When no remains remain, I have learned, so much remains. What remains is our inheritance: the vibrancy of Jewish life, learning, and tradition. And our commitment to keeping the flame of our legacy burning bright throughout the generations.
In this season of renewal, as we rush to greet the new year 5779, may our commitments and action ensure that our descendants will likewise be able to look back in appreciation of all that we bestowed upon them, of all that of our Jewish tradition that will always remain.
To say I wasn’t surprised by how few remains I saw is the flip side of admitting I found myself stunned by how much, indeed, remains.
Remains are so much of what you see throughout Italy, throughout Europe. Greek and Roman structures, Crusader Churches, medieval Castles and other historic building surround seemingly every turn. Depending on where you are, maybe you can find an ancient synagogue, or even a small Jewish quarter from some bygone day. Mostly, however, the inspiring remains of antiquity were those created by other cultures. It can sometimes seem depressing how little of our people’s history remains visible. It was sad for me to think of all that was lost in Puglia. Until, that is, I realized I was looking for the wrong kind of remains.

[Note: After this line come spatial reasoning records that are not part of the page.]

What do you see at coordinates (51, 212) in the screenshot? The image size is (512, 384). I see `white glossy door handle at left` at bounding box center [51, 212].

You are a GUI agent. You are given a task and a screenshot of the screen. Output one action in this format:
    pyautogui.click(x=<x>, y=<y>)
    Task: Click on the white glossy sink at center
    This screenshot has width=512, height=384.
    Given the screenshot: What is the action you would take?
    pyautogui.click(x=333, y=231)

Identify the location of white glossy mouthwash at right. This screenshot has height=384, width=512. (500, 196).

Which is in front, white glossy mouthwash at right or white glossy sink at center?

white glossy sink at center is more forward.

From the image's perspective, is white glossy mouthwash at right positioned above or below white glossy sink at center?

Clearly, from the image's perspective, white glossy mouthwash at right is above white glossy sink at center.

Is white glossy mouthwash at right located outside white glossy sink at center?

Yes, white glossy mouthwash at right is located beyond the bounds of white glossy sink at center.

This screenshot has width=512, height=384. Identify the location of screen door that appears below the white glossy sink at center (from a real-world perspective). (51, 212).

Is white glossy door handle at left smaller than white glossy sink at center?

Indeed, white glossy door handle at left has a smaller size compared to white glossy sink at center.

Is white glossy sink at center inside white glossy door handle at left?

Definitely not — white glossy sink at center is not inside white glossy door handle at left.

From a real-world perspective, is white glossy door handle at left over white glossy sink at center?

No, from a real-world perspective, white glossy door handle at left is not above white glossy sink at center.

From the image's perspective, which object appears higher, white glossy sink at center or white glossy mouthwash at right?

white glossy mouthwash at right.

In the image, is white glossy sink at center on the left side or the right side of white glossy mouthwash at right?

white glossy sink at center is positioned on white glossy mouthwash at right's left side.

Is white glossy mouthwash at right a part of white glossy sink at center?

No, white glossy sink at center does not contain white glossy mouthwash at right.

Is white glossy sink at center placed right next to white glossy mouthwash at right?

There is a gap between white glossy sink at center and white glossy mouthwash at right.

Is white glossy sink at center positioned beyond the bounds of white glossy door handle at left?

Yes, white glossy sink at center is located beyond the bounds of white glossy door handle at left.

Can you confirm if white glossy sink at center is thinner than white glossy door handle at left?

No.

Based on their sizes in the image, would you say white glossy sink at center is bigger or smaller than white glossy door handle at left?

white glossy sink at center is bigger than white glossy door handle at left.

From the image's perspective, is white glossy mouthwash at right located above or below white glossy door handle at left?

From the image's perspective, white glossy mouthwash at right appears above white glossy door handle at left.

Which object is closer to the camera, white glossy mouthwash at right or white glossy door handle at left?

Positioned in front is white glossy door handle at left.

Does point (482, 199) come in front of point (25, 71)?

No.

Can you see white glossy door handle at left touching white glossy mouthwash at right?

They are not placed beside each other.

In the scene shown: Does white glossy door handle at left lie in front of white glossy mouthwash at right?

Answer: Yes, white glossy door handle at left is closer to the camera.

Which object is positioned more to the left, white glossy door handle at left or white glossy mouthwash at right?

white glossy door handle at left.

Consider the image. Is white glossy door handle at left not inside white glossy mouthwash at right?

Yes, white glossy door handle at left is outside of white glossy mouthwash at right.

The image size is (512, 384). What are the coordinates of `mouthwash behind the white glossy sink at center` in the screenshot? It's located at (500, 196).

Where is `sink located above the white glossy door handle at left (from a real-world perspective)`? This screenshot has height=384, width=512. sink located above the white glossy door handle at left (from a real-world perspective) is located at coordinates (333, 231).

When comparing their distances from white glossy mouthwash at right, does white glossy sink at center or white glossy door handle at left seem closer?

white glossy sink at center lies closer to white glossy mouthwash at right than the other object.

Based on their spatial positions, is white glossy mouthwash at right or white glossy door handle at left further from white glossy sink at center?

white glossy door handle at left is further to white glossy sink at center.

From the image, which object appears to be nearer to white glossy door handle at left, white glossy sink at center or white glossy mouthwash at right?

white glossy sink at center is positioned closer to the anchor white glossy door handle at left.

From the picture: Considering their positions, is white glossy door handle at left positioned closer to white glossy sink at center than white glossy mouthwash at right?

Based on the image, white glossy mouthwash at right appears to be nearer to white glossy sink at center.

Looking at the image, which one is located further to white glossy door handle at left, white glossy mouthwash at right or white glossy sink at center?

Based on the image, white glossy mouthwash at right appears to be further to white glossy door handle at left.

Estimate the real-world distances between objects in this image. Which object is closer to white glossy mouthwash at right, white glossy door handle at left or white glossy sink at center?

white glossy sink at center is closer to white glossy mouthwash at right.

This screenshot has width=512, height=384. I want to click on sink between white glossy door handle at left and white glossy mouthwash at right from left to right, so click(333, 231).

Rabbeinu Tam didn’t speak of great architecture going forth from Bari, or impressive synagogue artwork setting sail from Otranto. What inspired our ancestors in the Middle Ages was the learning that spread from these cities to the wider Jewish world; how these Sages and students interpreted Torah and brought Jewish literature forward into their own day was literally the source of this seacoast’s pride. While I am one of many who enjoys travelling to great centers of the Jewish past,
I need to remind myself that the past Jews who lived in such cities were far more proud of the learning they advanced and the traditions they maintained than they were of any archaeological achievement. What the Jews of Puglia wanted to build were thriving centers of Jewish life. That they did. And for that places with names like Otranto and Bari made their way into Jewish lore.